The United States Senate has passed a sweeping tax reform bill, clearing the way for the first big legislative achievement of Donald Trump's presidency.
The final bill was passed 51 to 49 in favour in the early hours of the morning, following a series of amendments in a marathon session.
The plan - the biggest US tax overhaul since the 1980s - includes a sharp cut in corporation tax.
Senate Democratic leader Chuck Schumer said the bill directed the lion's share of its benefits to those at the very top, the already wealthy and the already powerful.
And he warned the measures will endanger social security and medical provision.
Democrats said the bill will also add to the US deficit.
Republican leaders said the tax cuts would encourage US companies to invest more, and boost economic growth.
And the Republican senate leader, Mitch McConnell, brushed aside suggestions the legislation was pushed through without proper scrutiny.
"This was done through the regular order, the Democrats had plenty of notice, multiple hearings, mark-ups, open amendment process, everybody had plenty of opportunity to see the measure. You complain about process when you're loosing and that's what you heard on the floor tonight."
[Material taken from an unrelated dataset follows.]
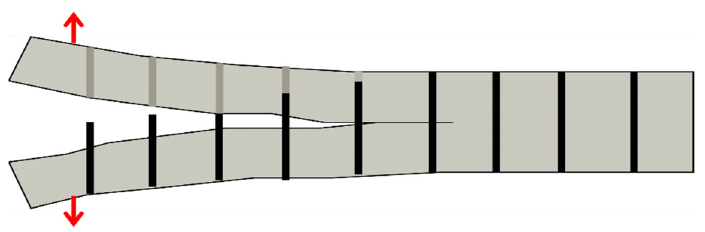
Figure 23. Schematic of z-pinned specimen with a steady state crack growth. J. Hoffmann and G. Scharr [111] analysed the effect of various geometric shape pins on composites’ fatigue resistance with two different ply-stacking sequences. According to the Paris curves, the rectangular z-pins were more efficient than the circular z-pins in growing delamination resistance of quasi-isotropic composites. In unidirectional compos- ites, when the cross-section of the pins was changed, it slightly affected the mode I fatigue delamination resistance of the z-pins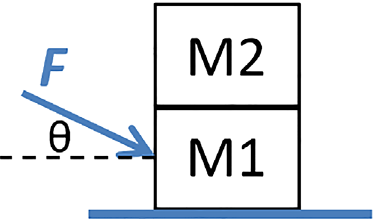
FIG. 12. Diagram provided in the prompt for version C of week 7, level 1 problems.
The bill now has to be reconciled with a plan approved last month by the US House of Representatives before it can be signed into law by the president.
Mr Trump wants that to happen by the end of the year.
Blow to Obamacare
The sweeping changes contains the Republicans' biggest blow yet to the former President Barack Obama's healthcare law - repealing the requirement that all Americans obtain health insurance.
The individual mandate is meant to ensure health insurance markets remain viable, by forcing younger and healthier Americans to buy coverage.
Republican lawmakers failed this year to scrap the mandate as part of a broader repeal of Obamacare, blocked by some of its own senators, including Susan Collins of Maine.
But she said she voted for the tax bill tonight after being assured Republican leaders will support legislation to prop up the health insurance markets.
Last month, the nonpartisan Congressional Budget Office said without the individual mandate, in 10 years, 13 million people will no longer be able to afford their health insurance premiums.
Insurers and leading medical groups have urged Congress to keep the mandate in place.